Spanning from the birth of photography to TikTok, the film – named after Edward VII’s purported remark to George Méliès upon seeing the filmed reenactment of his 1902 coronation – leapfrogs through time periods to try and collapse the distance between the filmic illusions of the early photographic and silent cinema eras and our current age of social media and fake news. To get there, Danielson and Van Aertryck employ a piecemeal structure and a sense of awe-struck amazement, touching eagerly on past examples of political propaganda as if they only recently discovered that images can be used for purposes other than entertainment. “Being behind the camera allows you to stage the image of reality,” Van Aertryck says as he introduces a clip of Leni Riefenstahl discussing the compositional and editing strategies behind her partially staged documentary of the 1934 Nuremberg rallies, Triumph of the Will (1935).
The essayistic and archival qualities present in this and other historical segments in the film’s first half, such as passages about the invention of the camera obscura and the advent of live television, are absent from the viral videos and online ephemera that make up much of its remaining runtime. It’s here where things begin to resemble a supercut of the last 15 years of trending topics and social media personalities. (It’s also where the cringe-comedic sensibility of executive producer Ruben Östlund is most clearly felt.) Remember when Guy Goma, a business studies graduate, was mistaken for a tech expert and interviewed on BBC News? Or when Paige Reynolds (of “Scarlet Takes a Tumble” fame) fell while dancing on top of her coffee table? Danielson and Van Aertryck are here to remind you, and to introduce you to online celebrities like South African e-girl Belle Delphine, whose influence on the eroticisation of Gen Z aesthetics is just one of many fascinating threads concerning contemporary image-making that’s left unexplored.

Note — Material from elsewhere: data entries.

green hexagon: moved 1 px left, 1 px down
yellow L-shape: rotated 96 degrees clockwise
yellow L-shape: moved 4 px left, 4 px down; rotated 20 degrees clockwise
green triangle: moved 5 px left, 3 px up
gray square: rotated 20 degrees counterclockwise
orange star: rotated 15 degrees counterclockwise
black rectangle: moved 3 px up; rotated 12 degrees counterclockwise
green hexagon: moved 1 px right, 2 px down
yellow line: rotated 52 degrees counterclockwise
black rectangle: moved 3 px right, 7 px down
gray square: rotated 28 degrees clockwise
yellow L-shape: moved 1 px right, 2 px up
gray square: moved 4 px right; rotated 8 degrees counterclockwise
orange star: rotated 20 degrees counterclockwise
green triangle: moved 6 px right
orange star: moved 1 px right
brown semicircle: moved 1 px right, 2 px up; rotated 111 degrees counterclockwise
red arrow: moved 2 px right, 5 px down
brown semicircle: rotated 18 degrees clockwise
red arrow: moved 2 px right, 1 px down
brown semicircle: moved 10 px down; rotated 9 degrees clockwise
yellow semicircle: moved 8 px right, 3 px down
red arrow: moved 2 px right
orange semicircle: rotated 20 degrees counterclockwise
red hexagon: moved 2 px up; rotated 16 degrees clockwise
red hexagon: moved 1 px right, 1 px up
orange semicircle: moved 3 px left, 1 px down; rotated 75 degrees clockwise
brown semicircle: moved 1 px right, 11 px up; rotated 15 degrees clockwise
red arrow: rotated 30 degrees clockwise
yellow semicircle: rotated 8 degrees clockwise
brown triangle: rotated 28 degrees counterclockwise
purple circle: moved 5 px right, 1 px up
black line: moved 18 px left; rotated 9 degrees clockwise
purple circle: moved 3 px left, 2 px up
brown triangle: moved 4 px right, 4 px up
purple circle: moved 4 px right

Complex subjects beg for more considered insights than what’s offered here. Even outtakes from Isis recruitment videos and cell phone footage shot by the civilian insurrectionists who stormed the US capitol in January 2021 are left with little more than such platitudes as, “People in front of the camera play different roles.” Like everything in this frustratingly cursory film, these are topics gestured at rather than investigated.
► Fantastic Machine is in UK cinemas now.